BGL algorithms are templates. They do not depend on a specific graph class. Instead, each algorithm specifies its requirements as a concept: a set of types and functions the graph must provide. Any graph type that satisfies the concept works with the algorithm.

The concepts are small and composable. An algorithm that only needs to walk out-edges requires IncidenceGraph. One that also needs to list all vertices requires VertexListGraph. This keeps algorithms reusable: a graph type only needs to support the operations the algorithm actually uses.

Which concept does my algorithm need?

I need to…​ Require this concept

Walk out-edges of a vertex

IncidenceGraph

Walk both out-edges and in-edges

BidirectionalGraph

List all vertices

VertexListGraph

List all edges

EdgeListGraph

Check if an edge exists between two vertices

AdjacencyMatrix

Add/remove vertices and edges

MutableGraph

Read/write vertex or edge properties

PropertyGraph

Concept hierarchy

Graph concept refinement hierarchy

Each concept refines (extends) a simpler one. IncidenceGraph refines Graph. BidirectionalGraph refines IncidenceGraph. An algorithm that requires IncidenceGraph accepts any type that models BidirectionalGraph, VertexListGraph, or any other refinement.

Quick reference

Expression Return type

Graph (base concept)

graph_traits<G>::vertex_descriptor

Vertex handle

graph_traits<G>::edge_descriptor

Edge handle

graph_traits<G>::directed_category

directed_tag or undirected_tag

graph_traits<G>::edge_parallel_category

allow_parallel_edge_tag or disallow_parallel_edge_tag

IncidenceGraph refines Graph

out_edges(v, g)

pair<out_edge_iterator, out_edge_iterator>

source(e, g)

vertex_descriptor

target(e, g)

vertex_descriptor

out_degree(v, g)

degree_size_type

BidirectionalGraph refines IncidenceGraph

in_edges(v, g)

pair<in_edge_iterator, in_edge_iterator>

in_degree(v, g)

degree_size_type

degree(v, g)

degree_size_type

AdjacencyGraph refines Graph

adjacent_vertices(v, g)

pair<adjacency_iterator, adjacency_iterator>

VertexListGraph refines Graph

vertices(g)

pair<vertex_iterator, vertex_iterator>

num_vertices(g)

vertices_size_type

EdgeListGraph refines Graph

edges(g)

pair<edge_iterator, edge_iterator>

num_edges(g)

edges_size_type

AdjacencyMatrix refines Graph

edge(u, v, g)

pair<edge_descriptor, bool>

MutableGraph refines Graph

add_vertex(g)

vertex_descriptor

add_edge(u, v, g)

pair<edge_descriptor, bool>

remove_vertex(v, g)

void

remove_edge(u, v, g)

void

clear_vertex(v, g)

void

PropertyGraph refines Graph

get(property, g)

Property map object

get(property, g, x)

Property value for vertex/edge x

put(property, g, x, v)

Set property value

Undirected graphs

BGL uses the same interface for directed and undirected graphs. out_edges(), source(), and target() work on undirected graphs too. In an undirected graph, out_edges(v, g) returns all edges incident to v (there is no distinction between "in" and "out").

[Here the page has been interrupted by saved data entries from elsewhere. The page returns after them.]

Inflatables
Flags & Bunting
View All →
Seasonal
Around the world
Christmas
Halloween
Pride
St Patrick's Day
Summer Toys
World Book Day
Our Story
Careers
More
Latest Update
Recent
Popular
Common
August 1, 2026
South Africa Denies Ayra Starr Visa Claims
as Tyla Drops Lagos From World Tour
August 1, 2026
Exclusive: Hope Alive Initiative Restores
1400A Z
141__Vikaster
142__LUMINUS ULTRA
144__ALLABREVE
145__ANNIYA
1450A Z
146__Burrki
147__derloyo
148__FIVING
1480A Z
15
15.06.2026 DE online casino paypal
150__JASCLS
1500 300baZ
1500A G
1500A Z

The key difference is edge equality. In a directed graph, edge (u,v) is never equal to (v,u). In an undirected graph without parallel edges, they are the same edge. This also means edge properties are shared: weight(u,v) and weight(v,u) return the same value.

Do not subclass BGL graph types. Because graph_traits and property_map specializations are defined externally to the class, a subclass will not inherit them and many BGL functions will fail to compile.